Jordanian Second Division League
- Season: 2021
- Champions: Al-Hashemiya
- Promoted: Al-Hashemiya Alia
- Relegated: Adr Al-Badia Al-Hamra Shabab Al-Hussein

= 2021 Jordanian Second Division League =

The 2021 Jordanian Second Division League started on 26 August 2021 and concluded on 29 October 2021.

Al-Hashemiya won the league title and promoted to the 2022 Jordanian First Division League alongside Alia.
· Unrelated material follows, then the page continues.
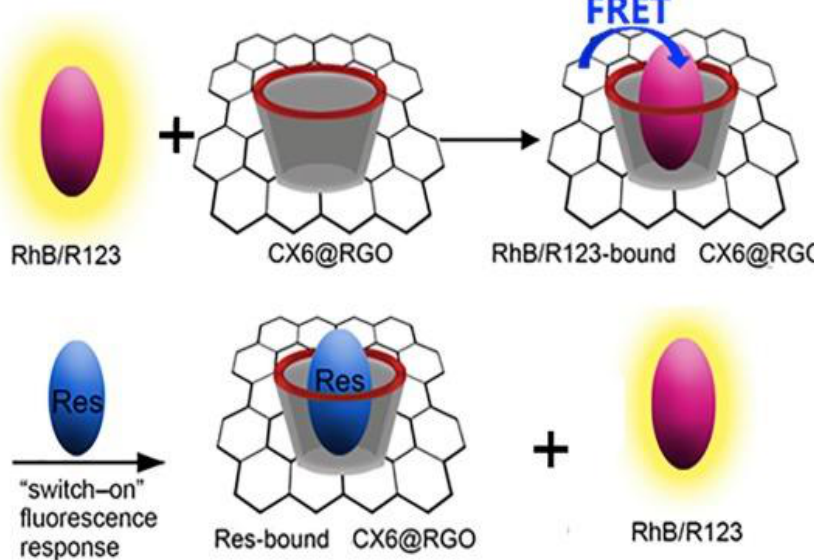
Figure 9. Displacement assay for resveratrol using calix(6)arene (CX6)-modified reduced graphene oxide (CX6@RGO) against a fluorescent dye. Taken form Li et al. [185]. oxide (CX6@RGO) against a fluorescent dye. Taken form Li et al.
Adr, Al-Badia, Al-Hamra, and Shabab Al-Hussein were relegated to the Third Division League.

==Teams==
A total of 16 teams contested the league.

===Team changes===
The following teams have changed division since the 2019 season.

==== To Division 2 ====

Relegated from 2021 First Division
- Shabab Al-Hussein
- Al-Wihdeh

Promoted to 2021 First Division
- Al-Jalil (2018)
- Moghayer Al-Sarhan (2019)

==Groups==

Group 1

Group 2

| Pos | Team | Pld | W | D | L | GF | GA | GD | Pts | Qualification |
| 1 | Saham (Q) | 7 | 5 | 2 | 0 | 10 | 4 | +6 | 17 | Qualification for the promotion play-offs |
| 2 | Al-Taibah (Q) | 7 | 5 | 0 | 2 | 13 | 8 | +5 | 15 |
| 3 | Jerash | 7 | 3 | 3 | 1 | 11 | 5 | +6 | 12 |  |
| 4 | Hartha | 7 | 3 | 2 | 2 | 9 | 8 | +1 | 11 |
| 5 | Shabab Hwarah | 7 | 2 | 2 | 3 | 7 | 10 | −3 | 8 |
| 6 | Al-Khaldieh | 7 | 1 | 2 | 4 | 7 | 11 | −4 | 5 |
| 7 | Shabab Al-Hussein | 7 | 1 | 2 | 4 | 8 | 11 | −3 | 5 | Relegation to 2022 Jordanian Third Division League |
| 8 | Adr | 7 | 0 | 3 | 4 | 3 | 11 | −8 | 3 |

===League table===

| Pos | Team | Pld | W | D | L | GF | GA | GD | Pts | Qualification |
| 1 | Alia (Q) | 7 | 5 | 1 | 1 | 8 | 4 | +4 | 16 | Qualification for the promotion play-offs |
| 2 | Al-Hashemiya (Q) | 7 | 4 | 1 | 2 | 14 | 5 | +9 | 13 |
| 3 | Al-Husun | 7 | 3 | 3 | 1 | 10 | 2 | +8 | 12 |  |
| 4 | Umm Al-Qutain | 7 | 3 | 3 | 1 | 10 | 5 | +5 | 12 |
| 5 | Samma | 7 | 3 | 1 | 3 | 8 | 9 | −1 | 10 |
| 6 | Al-Wihdeh (Q) | 7 | 2 | 3 | 2 | 7 | 8 | −1 | 9 |
| 7 | Al-Hamra | 7 | 1 | 2 | 4 | 6 | 13 | −7 | 5 | Relegation to 2022 Jordanian Third Division League |
| 8 | Al-Badia | 7 | 0 | 0 | 7 | 6 | 23 | −17 | 0 |

==Promotion play-offs==
===Semi-finals===
The semi-finals were played between 15 and 22 October 2021.
====First-leg====

Al-Hashemiya 1-0 Saham

Al-Taibah 2-0 Alia
====Second-leg====

Saham 0-0 Al-Hashemiya

Alia 4-1 Al-Taibah

===Final===
The final was played on 29 October 2021.